What is required |
Provide again, from the entries below, every line from the one containing "застройщику, который вошел" through the one containing "В теории, да, однако на практике это", exactly as written, and no other line.

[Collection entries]
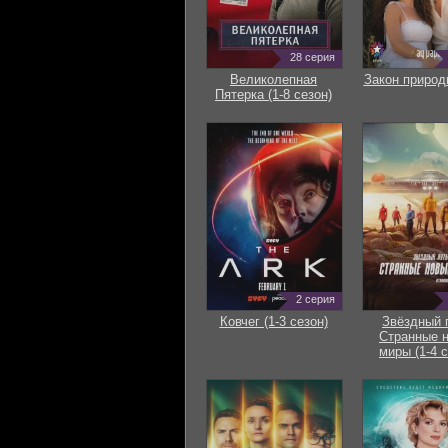
28 серия
Великолепная
Закон природ
Пятерка (1-8 сезон)
2 серия
Ковчег (1-3 сезон)
Звёздный 
Странные 
миры (1-4 с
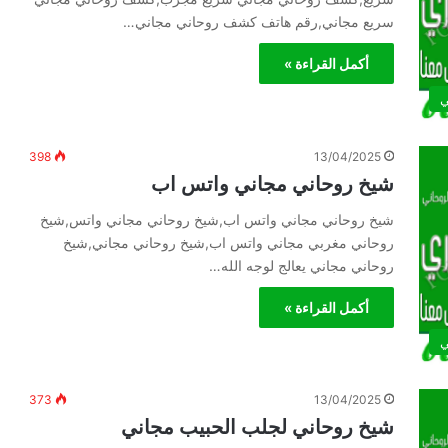
سريع مجاني,رقم هاتف كشف روحاني مجاني…
أكمل القراءة »
ي
398
13/04/2025
شيخ روحاني مجاني واتس اب
شيخ روحاني مجاني واتس اب,شيخ روحاني مجاني واتس,شيخ
روحاني مغربي مجاني واتس اب,شيخ روحاني مجاني,شيخ
روحاني مجاني يعالج لوجه الله…
أكمل القراءة »
ي
373
13/04/2025
شيخ روحاني لجلب الحبيب مجاني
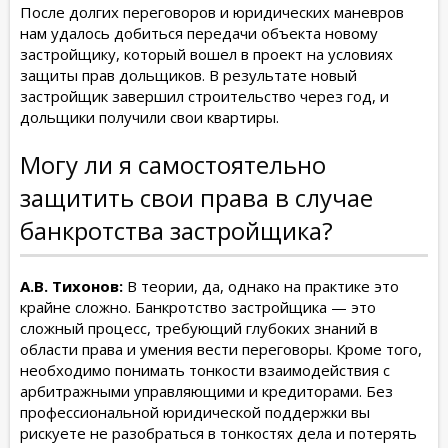
После долгих переговоров и юридических маневров
нам удалось добиться передачи объекта новому
застройщику, который вошел в проект на условиях
защиты прав дольщиков. В результате новый
застройщик завершил строительство через год, и
дольщики получили свои квартиры.
Могу ли я самостоятельно
защитить свои права в случае
банкротства застройщика?
А.В. Тихонов:
В теории, да, однако на практике это
крайне сложно. Банкротство застройщика — это
сложный процесс, требующий глубоких знаний в
области права и умения вести переговоры. Кроме того,
необходимо понимать тонкости взаимодействия с
арбитражными управляющими и кредиторами. Без
профессиональной юридической поддержки вы
рискуете не разобраться в тонкостях дела и потерять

Response area |
застройщику, который вошел в проект на условиях
защиты прав дольщиков. В результате новый
застройщик завершил строительство через год, и
дольщики получили свои квартиры.
Могу ли я самостоятельно
защитить свои права в случае
банкротства застройщика?
А.В. Тихонов:
В теории, да, однако на практике это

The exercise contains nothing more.